Bit let’s face it: people actually enjoy grinding, and they’re willing to put up with inventory bullshit. They’ve done it in a million games before, and they’ll do it in a million others. There’s enough in Glitch to make dealing with these things worth it. Even if you’re the kind of person who can’t stand a progress bar, I’d take a look at Glitch, if just to sample the weird atmosphere and get a taste of the writing (which is incredibly good, by the way) and the community (which is refreshing). The character customization system– which I haven’t discussed, since I like it but find it less interesting than the game’s mechanics– is also pretty charming.

Let’s put it this way: in Glitch, I’m actually a drug dealer. That’s something I hope to write about soon: how to be a drug dealer in a charming game about cooperation and friendship. Any game that can pull this off with such panache is definitely something to take a look at.

Glitch recently closed its servers in order to execute the final player reset before its big release. I’d stay tuned for a chance to sign up within the next few weeks.

Leave a comment

5 Comments

  1. It seems cute, for sure. Fans of A Tale in the Desert might find something to grab at in this.

    Not for me, though. I’m a fightin’ man (at least for MMOs).

    Reply
  2. (I work on Glitch)

    Great review! If you have ideas about how to fix our inventory woes, we’re hiring :)

    Reply
  3. (I work on Glitch, and Cal is my boss)

    Best review I’ve read yet — we’ve been passing around quotes for the past few hours. And, yes, please, we are hiring.

    Reply
  4. lauramichet

     /  September 30, 2011

    Woah guys, I’m glad you liked what I wrote!
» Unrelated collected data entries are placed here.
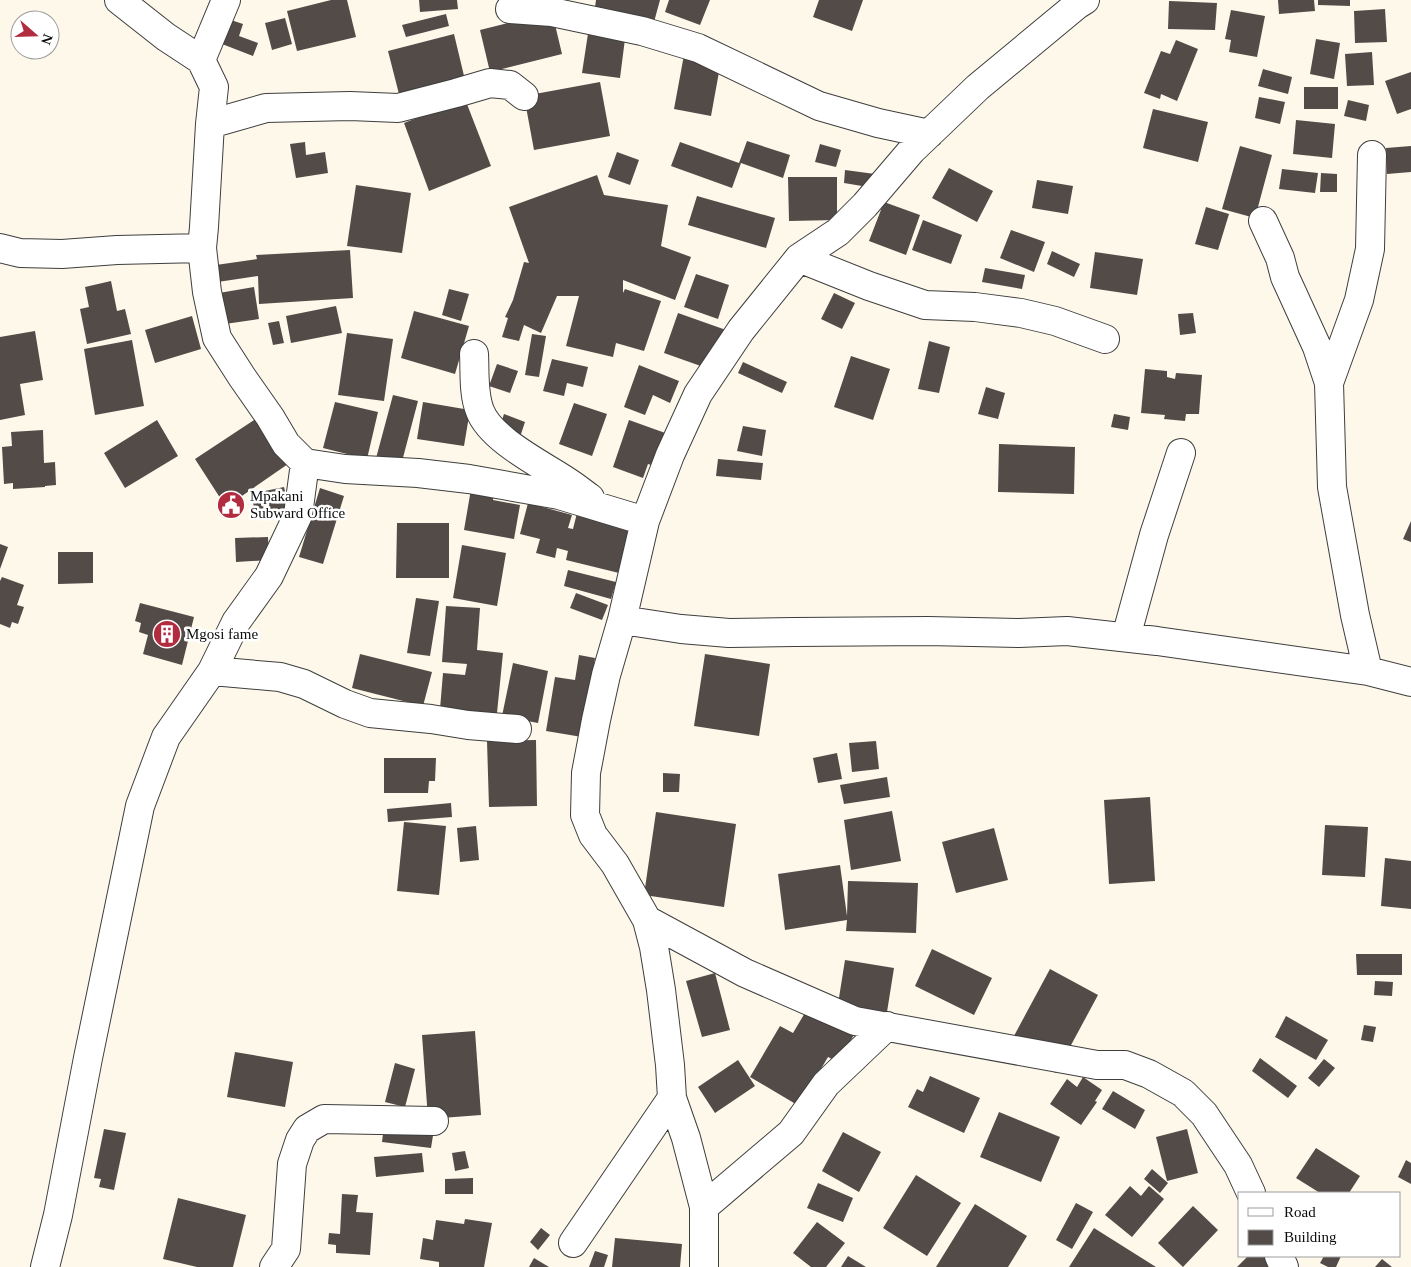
<svg xmlns="http://www.w3.org/2000/svg" width="1411" height="1267" viewBox="0 0 1411 1267" font-family="Georgia,serif">
<rect width="100%" height="100%" fill="#fef8ea"/>
<path fill="#534b48" d="M331,0h16l9,37 -59,14 -10,-40z
M419,0h38l1,9 -38,3z
M596,0h64l-6,22 -59,-15z
M669,0h41l-10,25 -35,-13z
M819,0h44l-11,31 -39,-14z
M1278,0h36l1,11 -36,3z
M1318,0h32v6l-32,-1z
M1169,1l48,2 -2,27 -47,-1z
M1385,9l2,33 -32,1 -1,-32z
M1231,10l34,6 -8,41 -28,-5 2,-12 -6,-1z
M552,12l10,42 -72,18 -10,-42z
M446,14l3,12 -43,11 -4,-12z
M285,18l7,26 -20,6 -7,-27z
M231,20l12,4 -4,12 19,7 -5,13 -31,-12z
M589,27l37,4 -6,47 -38,-5z
M454,34l11,46 -65,18 -12,-47z
M1316,39l24,4 -6,36 -24,-5z
M1176,40l22,9 -21,52 -16,-7 -1,5 -16,-6 17,-42 9,3z
M686,44l37,6 -12,66 -37,-7z
M1372,52l2,33 -27,1 -2,-32z
M1263,69l29,8 -4,17 -30,-8z
M1411,72v37l-14,5 -12,-33z
M600,82l10,54 -76,14 -10,-54z
M1304,87h34v22h-34z
M1259,97l26,5 -5,22 -25,-6z
M465,99l26,67 -62,25 -25,-68z
M1348,100l21,5 -3,16 -22,-5z
M1153,109l55,13 -10,40 -55,-14z
M1296,120l39,4 -3,34 -39,-4z
M747,141l43,14 -7,23 -42,-15 -9,25 -61,-22 9,-24 59,21z
M305,142l1,13 19,-3 3,21 -32,5 -6,-34z
M820,144l21,6 -5,17 -21,-5z
M1240,146l32,9 -17,63 -33,-9z
M1411,146v26l-24,2 -1,-26z
M617,152l22,8 -9,25 -22,-8z
M949,168l44,23 -16,31 -45,-24z
M1282,169l36,4 -3,20 -36,-4z
M845,170l30,4 -1,14 -30,-5z
M1321,173l16,1v18h-17z
M597,175l7,20 64,10 -7,41 30,11 -16,43 -52,-20v13l2,-4 36,12 -17,50 -28,-8 -3,14 -47,-11 13,-50h-22l-16,37 -17,-8 -5,16 -17,-4 6,-19 -3,-1 8,-17 11,-38 5,1 -20,-56z
M788,177h49v43l-48,1z
M1037,180l36,6 -5,28 -36,-6z
M356,185l55,8 -9,60 -55,-7z
M697,196l78,22 -9,30 -78,-23z
M884,202l36,13 -14,40 -37,-14z
M1206,207l23,7 -11,36 -23,-6z
M923,220l39,15 -11,29 -39,-14z
M1011,230l34,12 -11,30 -34,-14z
M350,250l3,48 -94,6 -1,-28 -47,7 -2,-17 48,-7 -1,-4z
M1052,251l28,13 -6,13 -27,-13z
M1095,252l48,7 -6,36 -47,-7z
M985,268l40,7 -3,14 -40,-7z
M696,274l33,11 -11,34 -34,-12z
M111,281l6,30 8,-2 6,25 -44,10 -7,-35 9,-2 -4,-20z
M254,287l5,32 -34,5 -6,-31z
M449,289l20,5 -8,27 -19,-6z
M834,293l21,10 -13,26 -21,-10z
M336,306l6,27 -51,10 -5,-27z
M414,311l55,15 -14,48 -54,-16z
M678,313l48,17 -14,40 -48,-17z
M1193,313l3,20 -16,2 -2,-21z
M192,316l9,33 -46,14 -10,-33z
M279,321l5,22 -11,2 -5,-22z
M35,331l8,49 -23,4 5,31 -25,5v-83z
M347,333l46,6 -9,62 -46,-6z
M532,334l14,2 -7,41 -14,-2z
M132,340l12,66 -49,9 -11,-66z
M929,341l21,6 -11,46 -21,-4z
M851,356l39,13 -17,51 -39,-13z
M552,359l36,8 -5,20 -16,-4 -3,13 -21,-5z
M743,362l44,20 -5,11 -44,-20z
M497,364l21,7 -8,22 -21,-7z
M639,365l40,16 -9,22 -17,-8 -8,20 -21,-8z
M1145,369l22,2v6l8,2 1,-6 26,2 -3,39h-13l-1,7 -21,-2 1,-4 -24,-2z
M986,387l19,6 -7,26 -20,-5z
M393,395l25,6 -18,68 -25,-7z
M335,402l43,10 -11,47 -44,-11z
M423,402l47,8 -6,36 -47,-7z
M574,403l33,11 -15,42 -33,-12z
M504,414l21,8 -5,15 -21,-8z
M1114,414l16,3 -2,13 -17,-3z
M257,418l31,46 -62,43 -31,-48z
M157,420l21,36 -53,32 -21,-35z
M629,420l39,14 -11,33 -9,-3 -5,14 -30,-11z
M743,426l23,4 -4,26 -25,-5z
M43,430l1,33 11,-1 1,23 -11,1v1l-32,2v-6l-9,1 -2,-37 10,-1 -1,-14z
M999,444l76,3 -1,47 -76,-2z
M718,459l45,4 -2,17 -45,-4z
M284,487l5,22 -33,7 -5,-22z
M320,488l24,8 -21,68 -24,-7z
M471,489l23,4 -1,7 27,5 -6,34 -50,-9z
M528,503l44,12 -4,13 5,1 5,-20 53,13 -12,51 -53,-13 2,-9 -11,-3 -2,10 -19,-5 4,-14 -20,-5z
M1411,521v21l-8,-3z
M397,523h52v55h-53z
M268,537l1,23 -33,2 -1,-24z
M0,544l8,3 -8,22z
M462,545l44,8 -9,53 -44,-8z
M58,552h35v31l-35,1z
M568,570l48,12 -5,17 -47,-13z
M2,577l22,8 -7,20 7,2 -6,17 -6,-2 -2,6 -10,-4v-43z
M576,593l32,12 -6,15 -32,-12z
M416,598l23,3 -9,55 -23,-3z
M140,603l54,14 -12,48 -39,-11 5,-19 -9,-3 2,-9 -6,-2z
M446,606l34,2 -3,42 26,3 -7,70 -57,-2 4,-48 22,2 2,-11 -25,-2z
M360,654l72,18 -9,34 -71,-18z
M705,654l65,10 -11,72 -65,-10z
M579,655l16,3 -13,79 -36,-6 9,-54 20,3z
M513,663l35,8 -10,52 -36,-7z
M536,740l1,66 -48,1 -2,-66z
M876,741l3,28 -27,3 -3,-29z
M837,753l5,26 -24,4 -5,-25z
M384,758h52l-1,23h-6l-1,12h-44z
M663,773l17,1 -1,18h-16z
M887,777l3,20 -46,7 -4,-19z
M1150,797l5,84 -46,3 -5,-84z
M451,803l1,14 -64,5 -1,-13z
M892,811l9,50 -50,9 -7,-50z
M656,812l80,12 -12,83 -80,-12z
M404,822l42,4 -7,69 -42,-4z
M1325,825l43,2 -3,50 -43,-2z
M476,826l3,34 -19,2 -3,-34z
M994,828l14,52 -52,13 -14,-51z
M1385,858l26,3v48l-30,-3z
M840,865l7,51 1,-35 70,2 -2,50 -70,-2 1,-11 -62,10 -7,-56z
M932,949l60,29 -18,37 -59,-29z
M1356,954h46v21h-45z
M845,960l49,8 -7,44 -49,-8z
M1050,969l48,26 -42,78 -48,-26z
M715,973l15,57 -28,7 -16,-56z
M1375,981l18,1 -1,14 -18,-1z
M809,1006l46,27 -17,29 -10,-5 -29,49 -49,-29 30,-51 13,7z
M1286,1016l42,24 -12,20 -41,-23z
M1364,1025l12,2 -3,15 -12,-2z
M475,1031l6,84 -53,4 -6,-84z
M235,1052l58,10 -8,45 -58,-10z
M1260,1058l37,28 -9,12 -36,-27z
M1324,1059l11,9 -16,19 -11,-9z
M738,1060l17,26 -40,27 -17,-26z
M395,1063l20,6 -10,38 -20,-5z
M930,1076l50,22 -16,35 -56,-26 9,-18 6,3z
M1083,1077l19,13 -7,11 2,1 -16,23 -31,-21 17,-25 10,8z
M1113,1091l32,19 -10,19 -33,-20z
M999,1112l61,25 -19,45 -61,-25z
M385,1117l50,6 -4,25 -49,-6z
M104,1129l22,4 -12,57 -15,-3 2,-8 -7,-1z
M1187,1129l11,44 -31,8 -11,-44z
M843,1132l38,20 -22,40 -37,-21z
M1316,1148l44,28 -11,17h-29l-24,-15z
M465,1151l4,17 -14,3 -3,-18z
M422,1153l2,19 -48,5 -2,-20z
M1406,1160l5,3v21l-13,-7z
M1152,1169l16,14 -8,10 -16,-14z
M916,1175l45,28 -34,53 -44,-28z
M473,1178v16h-28v-15z
M818,1183l35,15 -10,24 -36,-14z
M1130,1186l11,10 8,-10 15,13 -32,38 -27,-22z
M342,1194l16,1 -2,17 17,1 -3,42 -34,-2v-8l-8,-1 1,-11 11,1z
M178,1198l68,17 -13,52h-36l-34,-8z
M1076,1203l17,9 -21,37 -16,-9z
M975,1204l52,32 -19,31h-72z
M1193,1206l25,24 -35,37 -25,-24z
M465,1219l27,4 -8,44h-45v-5l-19,-3 3,-21 10,2 3,-20 28,4z
M817,1222l28,21 -19,24h-15l-18,-14z
M541,1228l9,7 -12,15 -8,-8z
M1094,1228l62,39h-87z
M615,1238l67,6 -2,23h-68z
M595,1251l13,4 -4,12h-15z
M848,1256l18,11h-25z
M1248,1256h18l11,11h-40z
M1324,1256h17l-5,11h-8l-8,-4z
M534,1258l15,9h-20z
M1382,1259l10,8h-17z"/>
<g fill="none" stroke-linecap="round" stroke-linejoin="round">
<defs>
<path id="street" d="M510,9l42,3 90,19 56,17 121,58 59,17 51,11
M201,60l25,-60
M210,124l56,-16 84,-2 48,2 58,-15 34,-10 20,2 14,11
M1263,221l17,37 5,19 32,70 12,36 3,104 23,128 13,56
M0,248l20,5 42,1 55,-4 85,-2
M799,258l70,28 56,19 50,2 46,6 34,8 50,18
M474,354c1,18 -1,40 6,57 11,29 63,54 88,71 8,5 15,11 22,16
M1329,383l30,-83 11,-51 2,-94
M305,463l40,6 73,4 51,6 90,16 86,26
M622,620l59,9 48,4 65,-1 134,-1 91,2 48,-2 90,10 211,30 43,11
M1126,637l28,-102 27,-82
M212,671l68,6 24,7 41,20 25,9 61,6 37,6 49,4
M647,920l98,53 110,48 242,44h28l24,9 34,19 21,21 34,51 13,28
M704,1207l87,-74 35,-49 61,-58
M573,1243l99,-145
M1279,1256l5,11
M45,1267l13,-52 30,-157 52,-252 26,-69 46,-66 24,-49 33,-46 29,-61 7,-52 -19,-19 -16,-27 -28,-40 -25,-39 -10,-46 -5,-44 2,-21 6,-103 4,-37 -13,-27 -35,-23 -47,-37
M274,1267l12,-18 6,-85 8,-24 7,-11 17,-10 110,2
M704,1267v-60l-18,-69 -14,-40 -2,-33 -9,-75 -7,-43 -7,-27 -32,-56 -22,-29 -8,-20 1,-42 10,-53 10,-45 16,-55 23,-99 25,-66 28,-61 43,-64 58,-72 39,-26 27,-27 47,-55 66,-63 99,-82 8,-5"/>
</defs>
<use href="#street" stroke="#3e3e3e" stroke-width="30"/>
<use href="#street" stroke="#fff" stroke-width="28"/>
</g>
<defs>
<symbol id="civic-disc" viewBox="-11 -11 22 22"><circle r="9.5" fill="#b22c3f" stroke="#fff"/><path d="M-.6-6.5H3V-4.5H.6V-3L4-1V1h2V6H-6V1h2V-1L-.6-3ZM-1.2 2.5V6h2.4V2.5Z" fill="#fff"/></symbol>
<symbol id="building-disc" viewBox="-11 -11 22 22"><circle r="9.5" fill="#b22c3f" stroke="#fff"/><path d="M-4-6H4V6H1V3H-1V6H-4ZM-2.5-4.3h1.7v1.8h-1.7ZM.8-4.3h1.7v1.8H.8ZM-2.5-1h1.7V.8h-1.7ZM.8-1h1.7V.8H.8Z" fill="#fff"/></symbol>
</defs>
<g fill-rule="evenodd">
<use href="#civic-disc" x="215" y="489" width="32" height="32"/>
<use href="#building-disc" x="151" y="618" width="32" height="32"/>
</g>
<g text-anchor="middle" dominant-baseline="central" stroke-width="5" stroke-linejoin="round" paint-order="stroke">
<g font-size="15" fill="#0b0b0b" stroke="#fff" text-anchor="start">
<text x="250" y="496">Mpakani<tspan x="250" dy="17">Subward Office</tspan></text>
<text x="186" y="634">Mgosi fame</text>
</g>
</g>
<rect x="1238" y="1192" width="162" height="65" fill="#ffffff" stroke="#9d9d9d"/>
<rect x="1248" y="1208" width="25" height="8" fill="#ffffff" stroke="#9d9d9d"/>
<text x="1284" y="1217" font-size="15" fill="#0b0b0b">Road</text>
<rect x="1248" y="1230" width="25" height="15" fill="#534b48" stroke="#9d9d9d"/>
<text x="1284" y="1242" font-size="15" fill="#0b0b0b">Building</text>
<g transform="translate(35 35) rotate(110)"><circle r="24" fill="#ffffff" stroke="#9d9d9d"/>
<path d="M0-4L9 19L0 12L-9 19Z" fill="#b22c3f"/>
<text y="-8" font-size="14" font-weight="bold" text-anchor="middle" fill="#0b0b0b">N</text>
</g>
</svg>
    Thanks for making such a fantastic game!

    Reply
  5. TLin

     /  September 30, 2011

    Re: Inventory

    Why not have a separate “equipment page” for blenders, seasoners, shovels, etc. Anything that people would only buy one of would go here instead of into the general inventory spot. That would get rid of 27 spaces.

    On my 16:9 monitor, theres some space on my left side for a page, or you can just make it expandable. You can also add hotkeys for the tools too. F1-F12, for example.